Untuk menjaga agar profesionalitas tenaga kependidikan tidak terjadi penyimpangan maka penyelenggaraan pendidikan harus dilakukan di bawah tanggung jawab Lembaga Pendidikan  Tenaga Kependidikan (LPTK) seperti IKIP atau FKIP terakreditasi, sehingga eksistensinya legal dan berkualitas. Peningkatan profesionalisme kependidikan ini sangat penting karena guru memiliki multiperan yaitu pendidik, pengajar dan pelatih. Karakteristik profesional ditandai antara lain:
a.        Kemampuan intelektual yang didapat melalui pendidikan.
b.        Memiliki pengetahuan sosial. Pengajar yang profesional apabila memiliki pengetahuan dalam bidang keahliannya atau memiliki penguasaan metodologinya.
c.         Memiliki pengetahuan yang dapat digunakan langsung oleh orang lain.
d.        Memiliki teknik kerja yang dapat dikomunikasikan.
e.        Memiliki kapasitas dalam mengorganisasikan kerja secara mandiri.
f.          Mementingkan kepentingan orang lain.
g.        Memiliki kode etik.
h.        Memiliki sanksi dan tanggung jawab komunitas.
i.          Mempunyai sistem upah.
j.          Mempunyai budaya profesiona. Budaya profesional yang dimaksud dapat berupa penggunaan simbol-simbol.
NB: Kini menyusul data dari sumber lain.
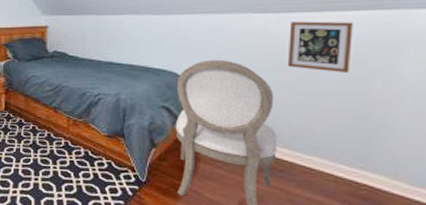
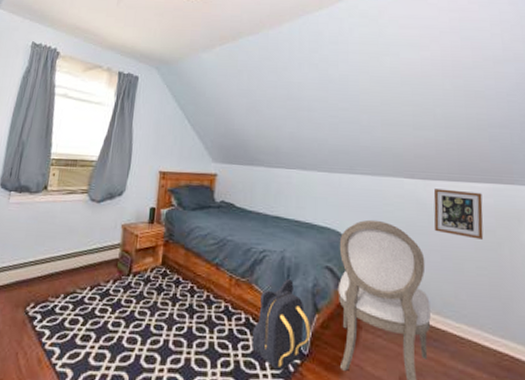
backpack: none [92,118,147,195] -> present [252,279,310,372]

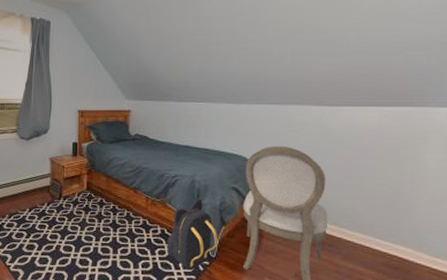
picture frame: present [433,188,484,239] -> none [337,114,390,159]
Suatu pekerjaan akan menjadi profesional apabila mengikuti pertahapan sebagai berikut:
a.        Melahirkan suatu pekerjaan yang penuh waktu (full time) bukan sambilan.
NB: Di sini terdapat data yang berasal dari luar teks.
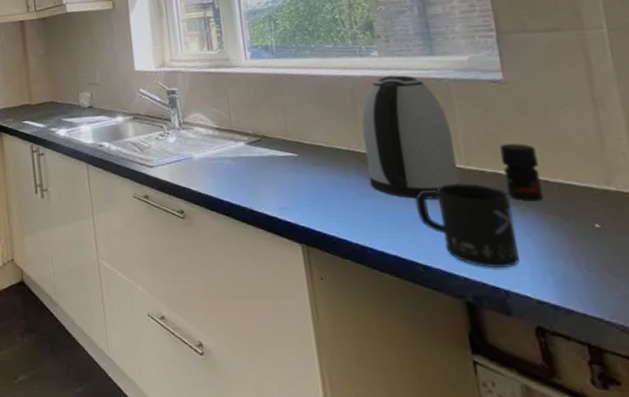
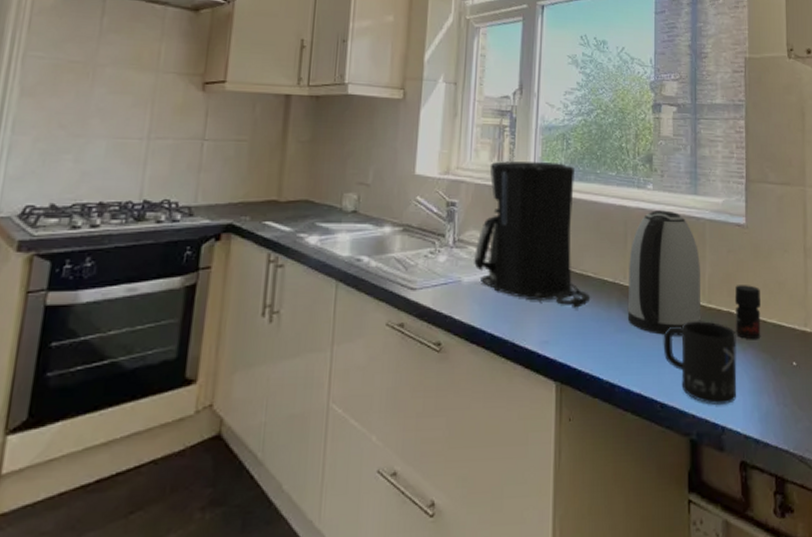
coffee maker: none [200,43,326,178] -> present [474,161,591,309]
b.        Menetapkan sekolah sebagai tempat menjalani proses pendidikan.
c.         Menetapkan asosiasi profesi.
d.        Melakukan agitasi secara politis untuk memperjuangkan adanya perlindungan hukum terhadap asosiasi atau perhimpunan.
e.        Mengadopsi secara formal kode etik yang ditetapkan.
Suatu pekerjaan dikategorikan sebagai profesi apabila dilindungi Undang-Undang. oleh karena itu pengakuan suatu pekerjaan sebagai profesi dapat menempuh tiga tahapan, yaitu:
a.        Registrasi, yaitu proses pencatatan pekerjaan pada kantor pemerintahan.
b.        Sertifikasi, yaitu pengakuan atas kemampuan yang terkualifikasi baik dengan pengakuan oleh lembaga pemerintah maupun pengakuan oleh masyarakat.
c.         Lisensi, yaitu pernyataanizin atas dasar pengakuan yang telah diberikan oleh pihak lain karena adanya sertifikasi yang diterimanya.
6.  Penyediaan Sarana Belajar yang Mendidik
Sarana dan prasarana baik fisik maupun nonfisik harus dibangun dan disediakan sesuai dengan standar mutu agar dapat menjamin terjadinya proses belajar mengajar yang maksimal. Sarana tersebut berupa ruang belajar, perpustakaan, tempat bermain, tempat olah raga, ruang ibadah, ruang UKS dan ruang tenaga BK. Demikian juga dilengkapi dengan laboratorium dan sarana prasarana bagi terciptanya skill life dan academic skill sesuai dengan karakter peserta didik.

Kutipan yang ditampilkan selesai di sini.